The U.S. and much of Europe saw big declines through 2020, with U.S. growth output down 3.4% and European nations such as Spain and Italy experiencing output decline of 11.1% and 9.2%, respectively.
“The year was really very uneven in terms of performance,” said Basu. There was “raging momentum” at the start of 2020, prior to the emergence of COVID-19. By March, the U.S. economy was shutting down, which resulted in a 5% decline in GDP in the first quarter of 2020.
“[Negative 5%] was merely the appetizer,” said Basu, as the second quarter of 2020 saw a GDP drop of 31.4%.
In the third quarter, however, the U.S. saw a V shaped recovery; the economy rebounded 33.4%. The fourth quarter brought a more modest 4% uptick.
“Through the early stages of recovery this U.S. economy proved how rapidly it can repair itself,” said Basu. Still, even with the growth of those two quarters, growth is smaller than at the end of 2019.
Overall employment numbers followed a similar trajectory. In early March, a loss of 1.4 million jobs was recorded; by April, an additional 20.8 million jobs were lost. The U.S. began to add jobs again in May, but at a much slower rate. Now “momentum is fading,” said Basu. “By December I’m sorry to say, we’re losing jobs again.” He points to the months-long stretch between federal stimulus packages as part of the reason for waning economic growth. As of January 2021, the U.S. is down 9.6 million jobs year over year.
Construction jobs in specific took a significant hit in early months of the pandemic, losing 14.6% of its jobs from February 2020 to April 2020. However, from February 2020 through January 2021, construction only lost 3.3% of jobs overall. Region matters, notes Basu. Metro areas in Texas, Arizona and Georgia saw fewer job losses as governors focused on keeping the economy open. States such as Michigan, New York and New Jersey experienced more job loss due to stricter health guidelines.
Looking forward, Basu expects trouble on the supply side in the first half of 2021. Consumer demand is high, he says, and while many lost their jobs during the pandemic, overall household savings rose as the economy shut down.
“Coming into this crisis, the savings rate was around 8%,” said Basu. “By April, it was 34%.” While spending increased as the economy partially reopened in the summer, the savings rate is still 13.7%.
On the supply side, lockdowns continue to hamper economic recovery for many businesses.
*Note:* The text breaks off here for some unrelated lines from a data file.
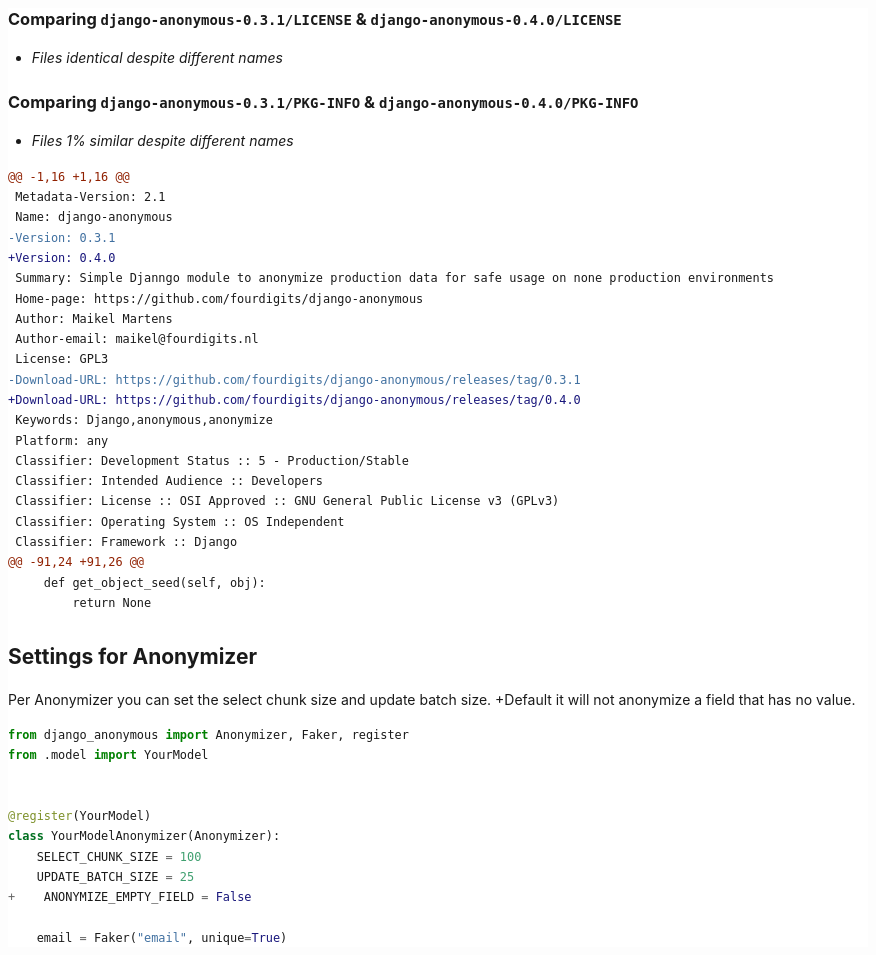 ### Comparing `django-anonymous-0.3.1/LICENSE` & `django-anonymous-0.4.0/LICENSE`

 * *Files identical despite different names*

### Comparing `django-anonymous-0.3.1/PKG-INFO` & `django-anonymous-0.4.0/PKG-INFO`

 * *Files 1% similar despite different names*

```diff
@@ -1,16 +1,16 @@
 Metadata-Version: 2.1
 Name: django-anonymous
-Version: 0.3.1
+Version: 0.4.0
 Summary: Simple Djanngo module to anonymize production data for safe usage on none production environments
 Home-page: https://github.com/fourdigits/django-anonymous
 Author: Maikel Martens
 Author-email: maikel@fourdigits.nl
 License: GPL3
-Download-URL: https://github.com/fourdigits/django-anonymous/releases/tag/0.3.1
+Download-URL: https://github.com/fourdigits/django-anonymous/releases/tag/0.4.0
 Keywords: Django,anonymous,anonymize
 Platform: any
 Classifier: Development Status :: 5 - Production/Stable
 Classifier: Intended Audience :: Developers
 Classifier: License :: OSI Approved :: GNU General Public License v3 (GPLv3)
 Classifier: Operating System :: OS Independent
 Classifier: Framework :: Django
@@ -91,24 +91,26 @@
     def get_object_seed(self, obj):
         return None
 ```
 
 ## Settings for Anonymizer
 
 Per Anonymizer you can set the select chunk size and update batch size.
+Default it will not anonymize a field that has no value.
 
 ```python
 from django_anonymous import Anonymizer, Faker, register
 from .model import YourModel
 
 
 @register(YourModel)
 class YourModelAnonymizer(Anonymizer):
     SELECT_CHUNK_SIZE = 100
     UPDATE_BATCH_SIZE = 25
+    ANONYMIZE_EMPTY_FIELD = False
     
     email = Faker("email", unique=True)
 ```
 
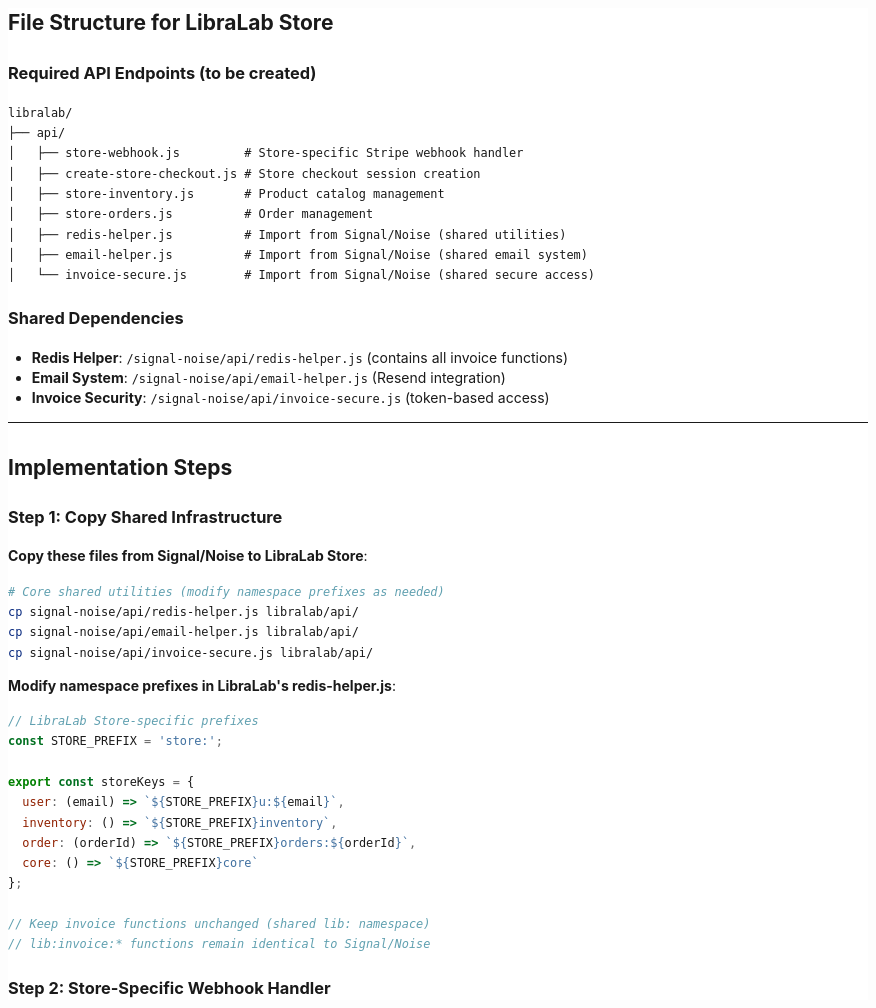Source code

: ## File Structure for LibraLab Store

### Required API Endpoints (to be created)
```
libralab/
├── api/
│   ├── store-webhook.js         # Store-specific Stripe webhook handler
│   ├── create-store-checkout.js # Store checkout session creation
│   ├── store-inventory.js       # Product catalog management
│   ├── store-orders.js          # Order management
│   ├── redis-helper.js          # Import from Signal/Noise (shared utilities)
│   ├── email-helper.js          # Import from Signal/Noise (shared email system)
│   └── invoice-secure.js        # Import from Signal/Noise (shared secure access)
```

### Shared Dependencies
- **Redis Helper**: `/signal-noise/api/redis-helper.js` (contains all invoice functions)
- **Email System**: `/signal-noise/api/email-helper.js` (Resend integration)
- **Invoice Security**: `/signal-noise/api/invoice-secure.js` (token-based access)

---

## Implementation Steps

### Step 1: Copy Shared Infrastructure

**Copy these files from Signal/Noise to LibraLab Store**:
```bash
# Core shared utilities (modify namespace prefixes as needed)
cp signal-noise/api/redis-helper.js libralab/api/
cp signal-noise/api/email-helper.js libralab/api/
cp signal-noise/api/invoice-secure.js libralab/api/
```

**Modify namespace prefixes in LibraLab's redis-helper.js**:
```javascript
// LibraLab Store-specific prefixes
const STORE_PREFIX = 'store:';

export const storeKeys = {
  user: (email) => `${STORE_PREFIX}u:${email}`,
  inventory: () => `${STORE_PREFIX}inventory`,
  order: (orderId) => `${STORE_PREFIX}orders:${orderId}`,
  core: () => `${STORE_PREFIX}core`
};

// Keep invoice functions unchanged (shared lib: namespace)
// lib:invoice:* functions remain identical to Signal/Noise
```

### Step 2: Store-Specific Webhook Handler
Diminished capacity at restaurants and cancellation of other events for the foreseeable future puts the country into a recession even while demand is high, says Basu. The additional stimulus currently being discussed by congress will only further the demand, which could lead to a "spectacular" second half of the year.
As vaccines become widely available, "the second half of the year [will be] brilliant for the economy,” said Basu, “setting the stage for a much stronger 2022, and more demand for construction services.”